O Jogo do digital mudou: Como sobreviver em um mercado mais competitivo, mais caro e menos assertivo

por Bruno | set 23, 2025 | Google Ads, Meta Ads

Nos últimos anos, a mídia digital foi o motor de crescimento de muitas empresas. Plataformas como Google Ads e Meta Ads permitiram que negócios de todos os tamanhos competissem com grandes marcas, alcançando consumidores de forma precisa e escalável.

Mas o cenário mudou.

Hoje, o que vemos é um ambiente muito mais caro, menos assertivo e com menos opções de segmentação. O que antes parecia simples — colocar alguns anúncios no ar e gerar vendas — agora exige estratégia sólida, domínio técnico e visão de longo prazo.

Por que a mídia está cada vez mais cara

Dois fatores principais explicam a escalada de custos:

  • Competição acirrada: todos os segmentos disputam o mesmo espaço nos leilões de anúncios. O resultado é um CPC (custo por clique) que cresce em média de 10% a 20% ao ano.

  • Eventos que pressionam o mercado: eleições, Copa do Mundo e Black Friday são momentos em que a disputa de mídia dispara, elevando os preços.

O efeito prático? O mesmo orçamento gera menos resultados.

Segmentações cada vez mais limitadas

Quem anuncia desde 2015 sabe: já tivemos muito mais opções para segmentar anúncios. Hoje, boa parte dessas opções foi restringida por:

  • Questões de privacidade: bloqueios em iOS, mudanças em navegadores e LGPD.

  • Políticas das próprias plataformas: Meta e Google vêm reduzindo as segmentações disponíveis.

Isso torna a entrega mais ampla e, muitas vezes, menos qualificada.

Assertividade em queda

O que acontece quando os custos sobem e as segmentações ficam mais limitadas? A assertividade cai. Ou seja: você paga mais para impactar pessoas menos propensas a comprar de você.

Se antes era possível criar campanhas hiper-direcionadas, hoje a regra é: ou você investe mais em testes, criativos e dados próprios, ou sua performance vai cair.

O mercado em constante mudança

A única certeza é que tudo vai mudar novamente. O que hoje funciona, amanhã pode não funcionar mais.

O exemplo mais recente é a entrada dos LLMs (Large Language Models) na busca e no consumo de informação. Isso está transformando não apenas o SEO, mas também a forma como as pessoas descobrem produtos e marcas.

O que antes levava meses ou até um trimestre para mudar, hoje pode virar do avesso em poucos dias.

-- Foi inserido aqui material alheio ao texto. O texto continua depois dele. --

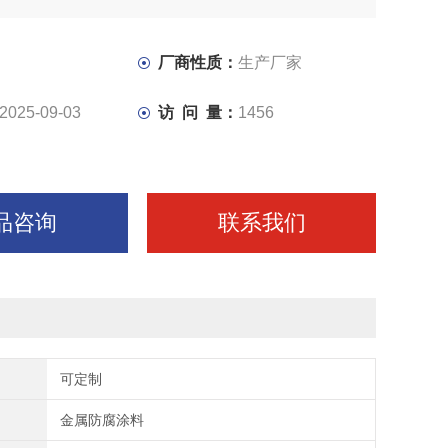
厂商性质：
生产厂家
2025-09-03
访 问 量：
1456
品咨询
联系我们
可定制
金属防腐涂料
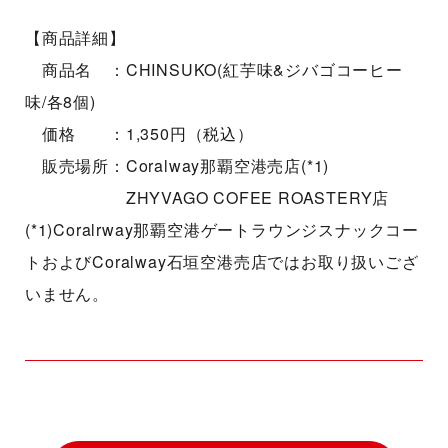
【商品詳細】
商品名 ：CHINSUKO(紅芋味&ジバゴコーヒー
味/各8個)
価格 ：1,350円（税込）
販売場所：Coralway那覇空港売店(*1)
ZHYVAGO COFEE ROASTERY店
(*1)Coralrway那覇空港ゲートラウンジスナックコー
トおよびCoralway石垣空港売店ではお取り扱いござ
いません。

Como se preparar para esse novo cenário

Empresas que querem continuar crescendo precisam aceitar uma nova realidade: mídia paga sozinha não sustenta um negócio. É preciso trabalhar em múltiplas frentes. Algumas ações práticas incluem:

  • Construir uma base própria de clientes e leads: seu maior ativo é o dado que você coleta diretamente.

  • Integrar branding e performance: não adianta apenas comprar cliques, é preciso construir confiança.

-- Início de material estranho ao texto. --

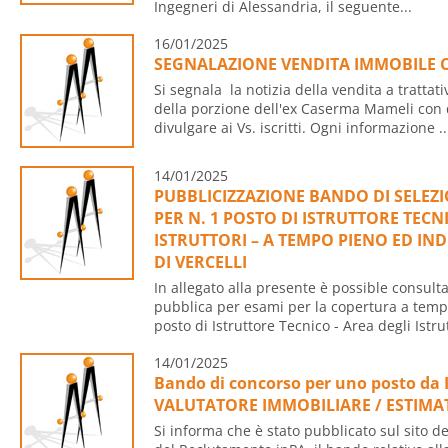
Ingegneri di Alessandria, il seguente...
16/01/2025
SEGNALAZIONE VENDITA IMMOBILE
Si segnala la notizia della vendita a trattati
della porzione dell'ex Caserma Mameli con 
divulgare ai Vs. iscritti. Ogni informazione ..
14/01/2025
PUBBLICIZZAZIONE BANDO DI SELEZI
PER N. 1 POSTO DI ISTRUTTORE TECN
ISTRUTTORI – A TEMPO PIENO ED IND
DI VERCELLI
In allegato alla presente è possible consult
pubblica per esami per la copertura a temp
posto di Istruttore Tecnico - Area degli Istrut
14/01/2025
Bando di concorso per uno posto da I
VALUTATORE IMMOBILIARE / ESTIM
Si informa che è stato pubblicato sul sito d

  • Diversificar canais: não concentre todo seu orçamento em um só lugar. Explore social, search, display, mídia offline, influenciadores e comunidades.

  • Investir em criativos e testes: com segmentações limitadas, a mensagem e a oferta fazem ainda mais diferença.

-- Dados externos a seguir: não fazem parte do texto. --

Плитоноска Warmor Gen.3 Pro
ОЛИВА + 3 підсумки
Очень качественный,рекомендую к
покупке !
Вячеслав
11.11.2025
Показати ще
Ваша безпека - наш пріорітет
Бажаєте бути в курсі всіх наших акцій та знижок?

  • Criar previsibilidade comercial: pipeline de segurança, mix de canais e metas realistas para não depender de um único movimento.


Perguntas Frequentes sobre o Futuro da Mídia Digital

Por que os anúncios estão mais caros?
Porque há mais concorrência pelos mesmos espaços e menos capacidade de segmentação precisa.

As mídias digitais deixaram de funcionar?
Não. Mas exigem muito mais estratégia, análise de dados e visão de negócio para dar resultado.

Vale a pena investir em tráfego pago em 2025?
Sim, mas com inteligência. É preciso alinhar branding, performance e dados próprios para não desperdiçar recursos.

O que mudou mais nos últimos anos?
A redução das segmentações disponíveis, o aumento do CPC e a entrada da inteligência artificial no comportamento de busca e descoberta.

Como se preparar para o futuro?
Diversificando canais, construindo base própria de clientes e integrando suas estratégias de marketing com visão de longo prazo.